Former South African President Jacob Zuma on Wednesday pleaded not guilty to charges in the Pietermaritzburg High Court in the infamous arms deal of 1999.
Zuma told the judges in a trial that began on Monday, “I plead not guilty and many of his supporters attended the ruling African National Congress (ANC).”
The National Prosecution Authority (NPA) fears that the latest attempt by the former president to force prosecutor Billy Downer to recuse himself may further delay the case.
In fact, it has been more than 15 years since Zuma became involved in a corruption scandal involving an agreement with the French ordnance company Thales.
At the age of 79, the former head of state (2009–2018) would face charges of extortion and money laundering for acts dating back to 1999, when he was still the vice president, when the French arms giant flew the planes. Won a contract for equipment and military ships.
He is suspected of receiving more than four million rand (or 235,000 euros) in bribes in 19, as part of an arms contract of around 3 billion euros signed with the French giant Thales, also on the dock.
Jacob Zuma testified before the Anti-Corruption Commission only once in July 2019. He quickly slammed the door, and behaved as an “accused”.

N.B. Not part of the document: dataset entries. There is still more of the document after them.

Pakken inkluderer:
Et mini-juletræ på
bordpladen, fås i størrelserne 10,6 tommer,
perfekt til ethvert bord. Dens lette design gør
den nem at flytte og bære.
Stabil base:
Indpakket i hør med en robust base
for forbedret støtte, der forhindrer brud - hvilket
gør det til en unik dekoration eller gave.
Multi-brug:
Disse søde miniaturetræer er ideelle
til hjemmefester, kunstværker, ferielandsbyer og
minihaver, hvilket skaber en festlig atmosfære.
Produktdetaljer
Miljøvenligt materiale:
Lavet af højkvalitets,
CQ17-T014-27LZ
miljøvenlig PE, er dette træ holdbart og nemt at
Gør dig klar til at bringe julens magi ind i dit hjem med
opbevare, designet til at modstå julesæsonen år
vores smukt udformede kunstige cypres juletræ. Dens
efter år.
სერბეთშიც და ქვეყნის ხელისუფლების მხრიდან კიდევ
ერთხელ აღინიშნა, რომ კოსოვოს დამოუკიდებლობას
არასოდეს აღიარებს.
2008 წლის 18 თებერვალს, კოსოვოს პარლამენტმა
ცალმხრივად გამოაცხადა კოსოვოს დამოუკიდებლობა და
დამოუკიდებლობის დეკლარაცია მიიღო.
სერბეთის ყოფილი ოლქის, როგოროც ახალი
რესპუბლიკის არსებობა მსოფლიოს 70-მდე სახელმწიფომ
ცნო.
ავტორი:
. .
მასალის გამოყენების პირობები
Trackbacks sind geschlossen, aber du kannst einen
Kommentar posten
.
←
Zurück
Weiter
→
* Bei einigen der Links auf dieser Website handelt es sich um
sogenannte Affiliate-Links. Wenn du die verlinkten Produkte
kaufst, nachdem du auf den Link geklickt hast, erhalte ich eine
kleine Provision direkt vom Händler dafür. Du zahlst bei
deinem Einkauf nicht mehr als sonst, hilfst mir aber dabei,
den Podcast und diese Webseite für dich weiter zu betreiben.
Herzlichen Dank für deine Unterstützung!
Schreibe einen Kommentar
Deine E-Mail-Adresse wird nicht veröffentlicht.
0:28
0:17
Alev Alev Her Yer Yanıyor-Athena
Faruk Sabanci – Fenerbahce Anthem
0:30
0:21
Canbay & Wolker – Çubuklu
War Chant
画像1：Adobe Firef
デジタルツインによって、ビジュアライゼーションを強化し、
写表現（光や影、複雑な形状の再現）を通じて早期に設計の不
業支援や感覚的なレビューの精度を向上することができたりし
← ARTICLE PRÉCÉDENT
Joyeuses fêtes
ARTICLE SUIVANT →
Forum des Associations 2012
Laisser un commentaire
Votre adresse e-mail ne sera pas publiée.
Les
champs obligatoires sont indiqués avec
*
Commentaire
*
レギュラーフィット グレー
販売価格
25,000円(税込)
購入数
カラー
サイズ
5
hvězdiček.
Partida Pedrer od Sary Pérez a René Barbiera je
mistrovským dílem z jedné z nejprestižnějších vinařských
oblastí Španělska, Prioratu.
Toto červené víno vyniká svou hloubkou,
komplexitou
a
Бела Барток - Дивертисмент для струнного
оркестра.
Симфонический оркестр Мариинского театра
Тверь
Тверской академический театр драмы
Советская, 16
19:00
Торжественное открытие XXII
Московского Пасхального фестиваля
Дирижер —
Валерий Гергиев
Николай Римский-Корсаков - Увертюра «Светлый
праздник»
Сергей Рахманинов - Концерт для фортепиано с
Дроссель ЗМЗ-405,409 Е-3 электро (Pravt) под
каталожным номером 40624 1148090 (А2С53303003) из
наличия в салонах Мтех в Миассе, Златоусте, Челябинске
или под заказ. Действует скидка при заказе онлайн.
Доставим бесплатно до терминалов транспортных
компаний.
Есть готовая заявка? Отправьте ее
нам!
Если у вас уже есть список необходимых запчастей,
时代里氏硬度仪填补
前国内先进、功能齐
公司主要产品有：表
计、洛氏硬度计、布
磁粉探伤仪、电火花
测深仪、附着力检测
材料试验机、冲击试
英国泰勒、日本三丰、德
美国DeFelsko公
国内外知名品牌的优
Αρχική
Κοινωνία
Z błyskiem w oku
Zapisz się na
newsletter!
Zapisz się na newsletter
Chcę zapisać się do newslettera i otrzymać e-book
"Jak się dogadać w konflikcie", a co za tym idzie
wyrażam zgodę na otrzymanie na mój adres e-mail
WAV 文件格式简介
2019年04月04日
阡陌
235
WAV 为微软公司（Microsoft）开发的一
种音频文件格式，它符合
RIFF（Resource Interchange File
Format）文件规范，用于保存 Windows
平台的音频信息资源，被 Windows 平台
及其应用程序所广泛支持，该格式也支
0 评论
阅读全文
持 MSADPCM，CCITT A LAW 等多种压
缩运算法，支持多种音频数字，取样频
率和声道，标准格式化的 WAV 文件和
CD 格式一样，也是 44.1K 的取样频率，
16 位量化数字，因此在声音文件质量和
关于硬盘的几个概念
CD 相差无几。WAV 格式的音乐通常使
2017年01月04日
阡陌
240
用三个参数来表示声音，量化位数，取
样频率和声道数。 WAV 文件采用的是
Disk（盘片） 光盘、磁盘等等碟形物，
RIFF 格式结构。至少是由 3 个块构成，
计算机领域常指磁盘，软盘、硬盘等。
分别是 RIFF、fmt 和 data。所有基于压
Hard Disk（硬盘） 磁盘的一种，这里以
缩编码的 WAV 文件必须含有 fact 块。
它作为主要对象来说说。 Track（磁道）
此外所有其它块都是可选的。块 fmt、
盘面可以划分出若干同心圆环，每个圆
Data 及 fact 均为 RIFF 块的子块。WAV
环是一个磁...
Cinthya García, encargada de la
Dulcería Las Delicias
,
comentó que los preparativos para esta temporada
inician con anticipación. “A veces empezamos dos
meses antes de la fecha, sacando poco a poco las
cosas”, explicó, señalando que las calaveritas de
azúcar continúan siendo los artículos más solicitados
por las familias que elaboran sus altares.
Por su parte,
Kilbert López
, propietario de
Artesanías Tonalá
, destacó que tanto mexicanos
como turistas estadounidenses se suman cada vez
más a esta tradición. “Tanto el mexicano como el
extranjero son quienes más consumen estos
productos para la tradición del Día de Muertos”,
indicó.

South African Justice on 25 March investigated a request by the Judicial Commission of Inquiry into corruption, demanding that the former president be put behind bars for refusing to testify before him.
Despite several summonses, Zuma always refused to testify before the Zondo Commission, which later asked the country’s highest court to serve a two-year prison sentence for “contempt of justice” against the former state head.
Involved in forty evidence in several scandals, he was forced to resign in 2018 and was replaced by current President Cyril Ramaphosa.